Researchers are currently exploring the potential mechanisms of long COVID. These include inflammation, persistent COVID-19 virus, reactivation of other viruses, changes in microbiome, clotting issues and immune responses and autoimmunity, among others. Although so-called “micro-clots” are a cutting-edge theory, Calabrese stated this hypothesis requires more rigorous investigation.
All this data — or lack thereof — lead to one important question, according to Calabrese:
“What do we do about this?”
There are currently no approved therapies for long COVID. There is a “small pipeline” of drugs, including antivirals, metabolomics, anti-cytokine therapies, immunomodulatory drugs and those targeting chemokine receptor type 5 (CCR-5), Calabrese said.

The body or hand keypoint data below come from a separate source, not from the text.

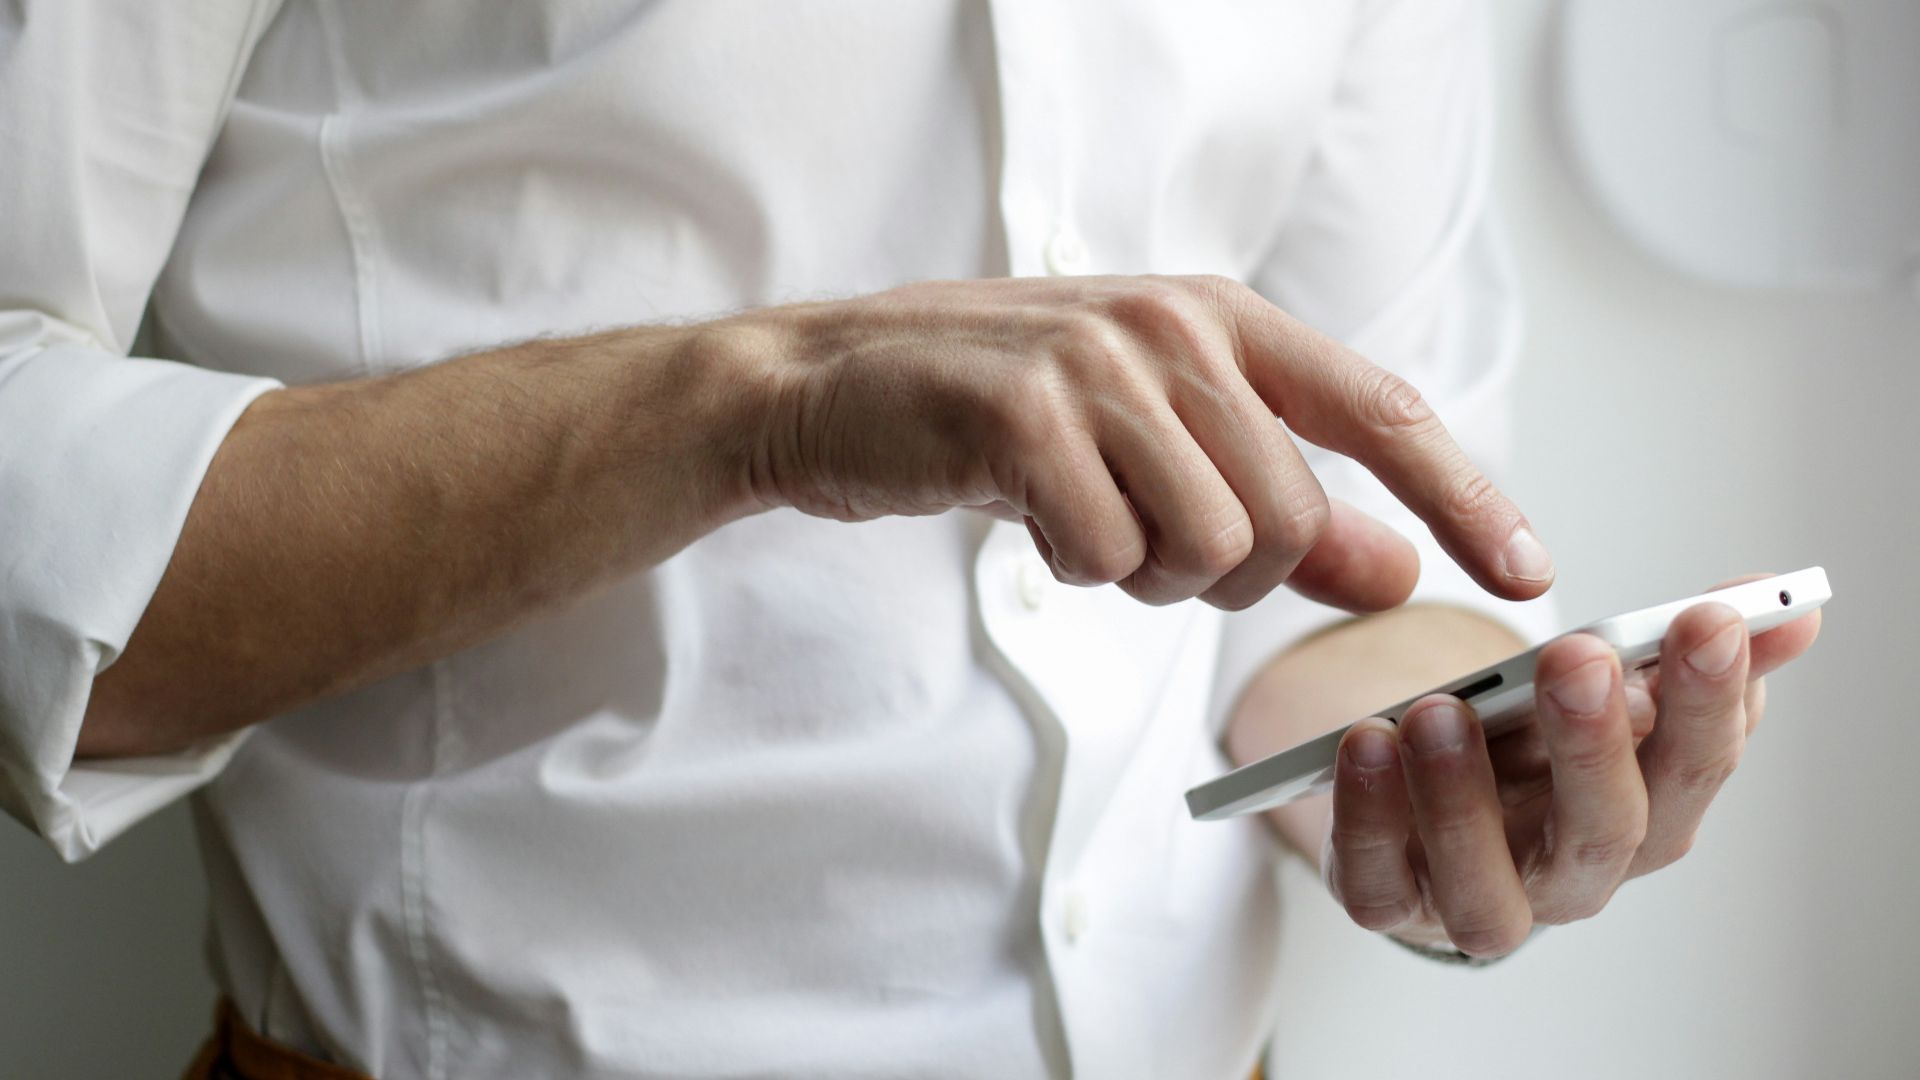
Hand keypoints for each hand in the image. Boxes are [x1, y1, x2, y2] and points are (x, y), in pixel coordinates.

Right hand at [728, 275, 1553, 611]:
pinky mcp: (1023, 416)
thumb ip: (1283, 506)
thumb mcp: (1155, 444)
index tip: (1527, 573)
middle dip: (1228, 573)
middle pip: (1289, 518)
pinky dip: (1075, 569)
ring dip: (1145, 574)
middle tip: (1143, 543)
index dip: (1464, 496)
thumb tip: (1398, 573)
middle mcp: (1174, 327)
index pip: (1381, 412)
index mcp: (1222, 318)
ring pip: (1208, 547)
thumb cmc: (1000, 414)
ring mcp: (1098, 364)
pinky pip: (1108, 556)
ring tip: (1082, 521)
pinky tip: (1029, 517)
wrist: (831, 385)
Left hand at [1320, 579, 1822, 955]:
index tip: (1706, 619)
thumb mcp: (1603, 689)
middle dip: (1594, 744)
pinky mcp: (1390, 902)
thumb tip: (1790, 606)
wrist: (1428, 798)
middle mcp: (1573, 875)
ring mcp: (1480, 898)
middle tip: (1578, 658)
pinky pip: (1376, 885)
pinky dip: (1367, 820)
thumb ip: (1682, 651)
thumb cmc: (1530, 746)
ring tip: (1440, 710)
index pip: (1694, 767)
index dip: (1709, 699)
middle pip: (1604, 833)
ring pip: (1487, 888)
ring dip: (1463, 798)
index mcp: (1646, 814)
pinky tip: (1365, 743)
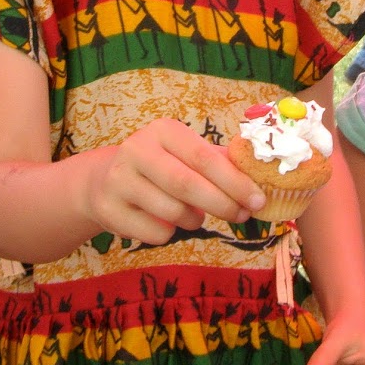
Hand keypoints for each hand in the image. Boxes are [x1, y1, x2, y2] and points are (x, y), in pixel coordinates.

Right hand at [83, 119, 264, 244]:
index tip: (258, 200)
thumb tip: (260, 174)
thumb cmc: (160, 167)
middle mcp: (137, 149)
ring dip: (195, 220)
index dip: (234, 181)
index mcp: (163, 131)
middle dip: (222, 204)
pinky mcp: (108, 208)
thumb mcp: (184, 154)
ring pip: (172, 212)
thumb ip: (218, 161)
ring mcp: (119, 179)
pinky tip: (166, 222)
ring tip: (196, 216)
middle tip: (243, 216)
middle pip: (187, 184)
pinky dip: (171, 234)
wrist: (104, 182)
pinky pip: (155, 232)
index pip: (204, 157)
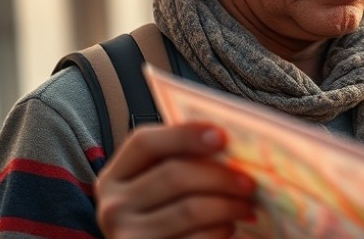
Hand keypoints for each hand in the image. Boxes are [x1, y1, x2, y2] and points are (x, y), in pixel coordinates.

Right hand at [95, 123, 255, 237]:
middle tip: (249, 181)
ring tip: (246, 206)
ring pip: (189, 209)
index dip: (185, 135)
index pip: (145, 142)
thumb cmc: (164, 213)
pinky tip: (229, 227)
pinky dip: (219, 231)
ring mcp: (127, 235)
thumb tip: (230, 143)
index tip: (223, 136)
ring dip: (228, 206)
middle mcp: (114, 204)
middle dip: (220, 176)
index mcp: (117, 175)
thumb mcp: (159, 184)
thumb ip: (183, 161)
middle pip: (174, 175)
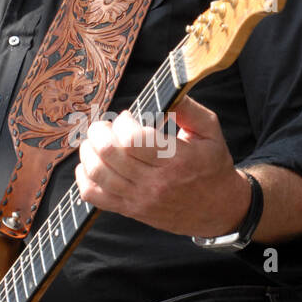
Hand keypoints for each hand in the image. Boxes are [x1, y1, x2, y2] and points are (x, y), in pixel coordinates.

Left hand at [74, 94, 250, 236]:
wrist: (217, 209)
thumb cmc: (212, 165)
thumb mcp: (210, 131)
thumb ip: (188, 108)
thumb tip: (165, 91)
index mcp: (176, 160)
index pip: (132, 140)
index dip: (122, 122)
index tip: (128, 117)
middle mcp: (155, 182)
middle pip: (108, 153)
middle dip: (99, 131)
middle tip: (107, 125)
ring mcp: (139, 199)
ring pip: (96, 173)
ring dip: (89, 150)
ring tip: (97, 141)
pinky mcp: (129, 210)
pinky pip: (92, 195)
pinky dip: (84, 176)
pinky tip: (92, 164)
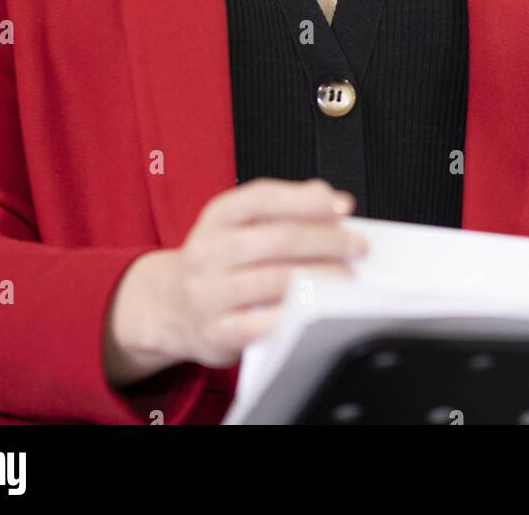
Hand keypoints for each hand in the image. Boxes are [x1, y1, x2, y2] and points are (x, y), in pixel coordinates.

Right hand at [168, 177, 368, 367]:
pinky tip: (318, 308)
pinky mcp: (216, 332)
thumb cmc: (221, 259)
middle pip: (276, 239)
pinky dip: (295, 314)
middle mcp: (208, 250)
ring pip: (274, 281)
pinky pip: (262, 324)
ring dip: (320, 277)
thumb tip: (327, 196)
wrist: (171, 304)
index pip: (263, 198)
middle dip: (325, 240)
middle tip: (357, 246)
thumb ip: (283, 207)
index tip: (343, 206)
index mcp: (217, 216)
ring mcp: (209, 293)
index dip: (306, 200)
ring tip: (347, 277)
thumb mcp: (241, 223)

However, there are no data yet.
That said, patients with fatigue, many of whom meet criteria for myalgic encephalomyelitis/chronic fatigue syndrome (ME/CFS), may be managed by rheumatology.
“These are patients we know,” Calabrese said.
Similarly, patients with autonomic dysfunction as part of neurocognitive complaints may demonstrate pain and inflammation that is familiar to rheumatologists.
“We should be very interested in this,” Calabrese said. “Rheumatology has a lot of studies of the autonomic nervous system.”
Meanwhile, for patients with cardiopulmonary complaints, he stressed that rheumatologists should consider referral to another specialist.
“It needs to be done by people who know what they are doing,” Calabrese said.
Until targeted drugs are available, Calabrese recommended rheumatologists managing patients with long COVID to start with individual symptoms.
“The starting point of taking care of long COVID is to treat the symptoms, but we also need to hear them empathically,” he said. “Hearing patients and interacting with patients in an empathic way has healing effects.”